I used the XL Zoo Med Reptile Ramp Bowl. It was big enough but not too deep. It also has a ramp for easy exit. I would check the bowl on a regular basis (a few times a day) to make sure the bowl was full and remove any babies that were in it.
I use a 10" diameter plant pot saucer or, in my larger enclosures, non-perforated plant seed trays measuring about 12" x 8" x 2.5" deep. These are my preferred. Always conscious of drowning so put clumps of moss or pond weed eg hornwort in, or a flattened pebble ramp. This also serves to provide some hiding places should I miss a couple of youngsters thus reducing issues re cannibalism.
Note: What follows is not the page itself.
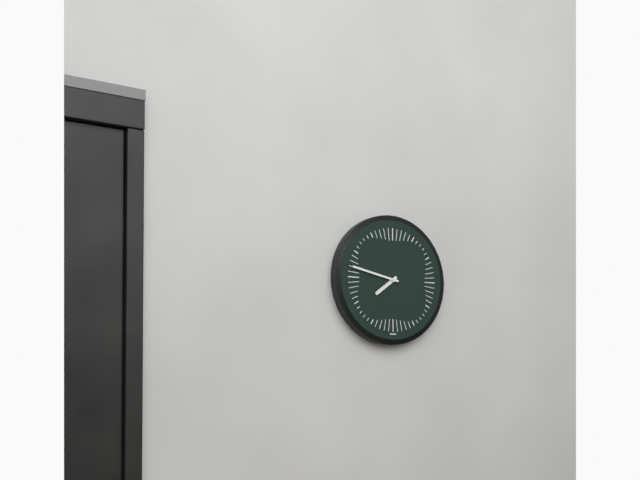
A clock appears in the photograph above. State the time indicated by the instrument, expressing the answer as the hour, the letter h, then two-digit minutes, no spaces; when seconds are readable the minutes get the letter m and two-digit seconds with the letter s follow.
7h47
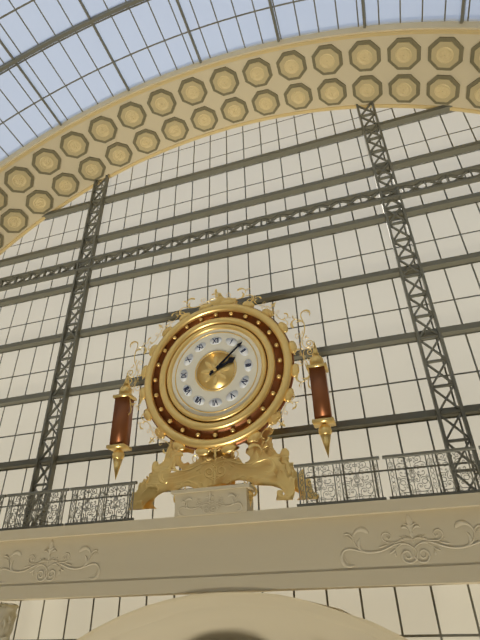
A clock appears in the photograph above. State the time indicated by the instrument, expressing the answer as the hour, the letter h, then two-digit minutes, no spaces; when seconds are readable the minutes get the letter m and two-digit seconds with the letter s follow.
2h08
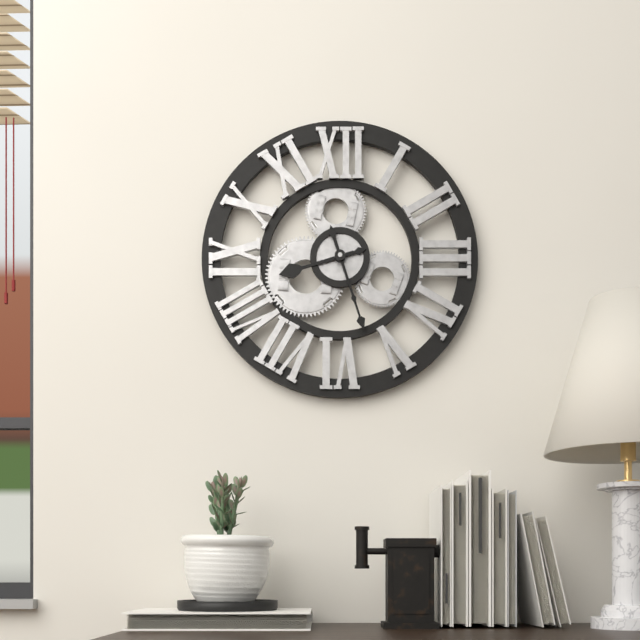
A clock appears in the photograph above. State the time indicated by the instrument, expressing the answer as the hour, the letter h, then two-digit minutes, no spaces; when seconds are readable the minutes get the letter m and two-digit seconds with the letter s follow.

The bigger the better really but not too deep. Mine are limited to fit into the main enclosures. As MasSalvaje says, check the dish regularly throughout the day over a number of days.
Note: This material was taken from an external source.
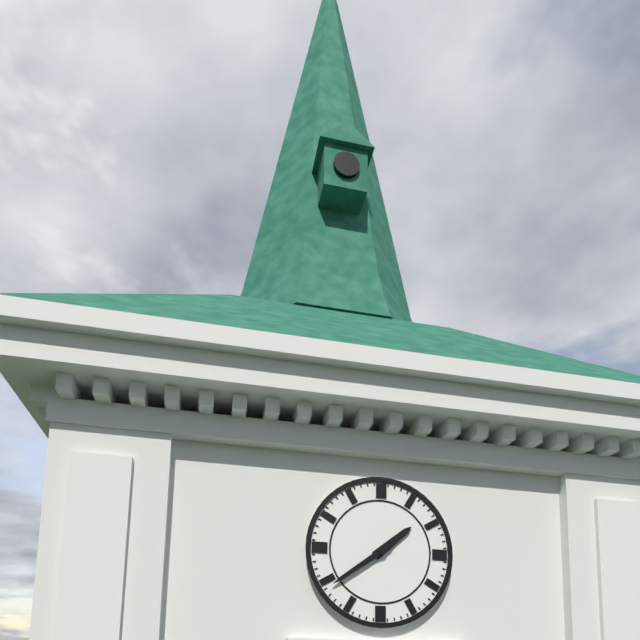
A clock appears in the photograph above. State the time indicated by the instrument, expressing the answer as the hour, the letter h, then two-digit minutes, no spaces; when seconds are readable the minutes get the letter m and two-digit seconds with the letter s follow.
1h39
Dave I've seen these videos too. They never show the drowning salamanders do they? Believe me, captive animals lose the edge I reckon. Maybe they become less motile or less active but some are prone to drowning. Why take the risk? There's no need to. I'd also keep in mind the size differences in the various subspecies eg my Alfredschmidti compared with my orientalis. Plus, it's much more convenient emptying, cleaning and replacing water in these smaller containers than a large one.
I guess the females can't always find perfect conditions in nature and have to make do with second best some years, even if they risk drowning themselves.
I do agree that some caudates take unatural risks as a result of captivity. The "begging" to be fed behaviour is a good example of this, in the wild it would be a good way of getting attacked or killed, but they seem to throw caution to the wind and think with their stomachs.